我が家はまるでブレーメンの音楽隊

我が家はまるでブレーメンの音楽隊
北村 昭彦さん

「海辺で子育てがしたいと、夷隅周辺の求人情報をインターネットで検索したら、一番にでてきたのが今の仕事の『NPO法人おんじゅくDE元気』のスタッフ募集。御宿の自然を活かして人を元気にする企画づくりと、実施・運営が主な仕事というくだりに運命的なものを感じました」と話すのは北村昭彦さん(38)。 

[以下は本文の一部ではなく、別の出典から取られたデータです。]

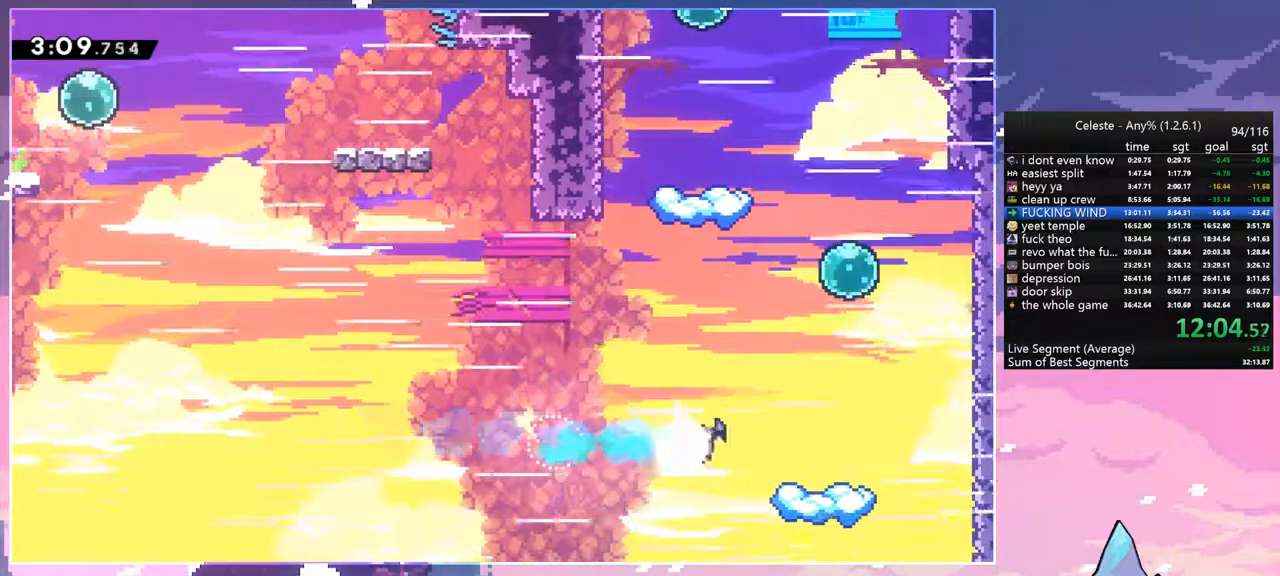
{"keys": ["jump", "up"], "events": [[33, "dash", "up"], [283, "up", "down"], [367, "jump", "down"], [367, "right", "up"]]}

 それまで千葉とは縁もゆかりも無く、ただ夷隅に移り住んだ人たちが楽しい暮らしをしているらしいと、奥さんの礼江さんが、どこからか得た情報を話していたのを覚えていた。「しかし電話をした時には、すでに他の人が決まってしまっていました。それでも一宮で田舎暮らしセミナーに参加した際、理事長に電話をすると、空きができたのですぐに面接したいと言われ、次の週から働くことになりました」。最初のひと月は週末だけ東京に帰るプチ単身赴任状態だったが、子どもの新学期に合わせ、3年前の4月、家族で御宿に移住した。
 北村さんは母子家庭の一人っ子として生まれたが、母親が南の島で子育てがしたいと、北村さんが3歳の時、東京から三宅島に移り住んだ。保育士をしながら山を開墾して畑にしてみたり、蚕を飼って機織を習ってみたりと、貪欲に島の暮らしを楽しむ母の姿を見ながら北村さんは育った。「母はどんな状況でもそれを肯定的に受け止め、決して笑顔とユーモアを絶やすことなく、次々と『楽しいこと』を見つけてはチャレンジしてしまう人。自分なりの美学のようなものに裏打ちされた、ゆるぎない強さを持っています」。そんな母親に北村さんは一人で生活していく上で必要なことを小学生の間に教え込まれ、その後は好きなように生きるよう島を離れることを勧められたという。そこで中学生から練馬区の祖父母の家に身を寄せた。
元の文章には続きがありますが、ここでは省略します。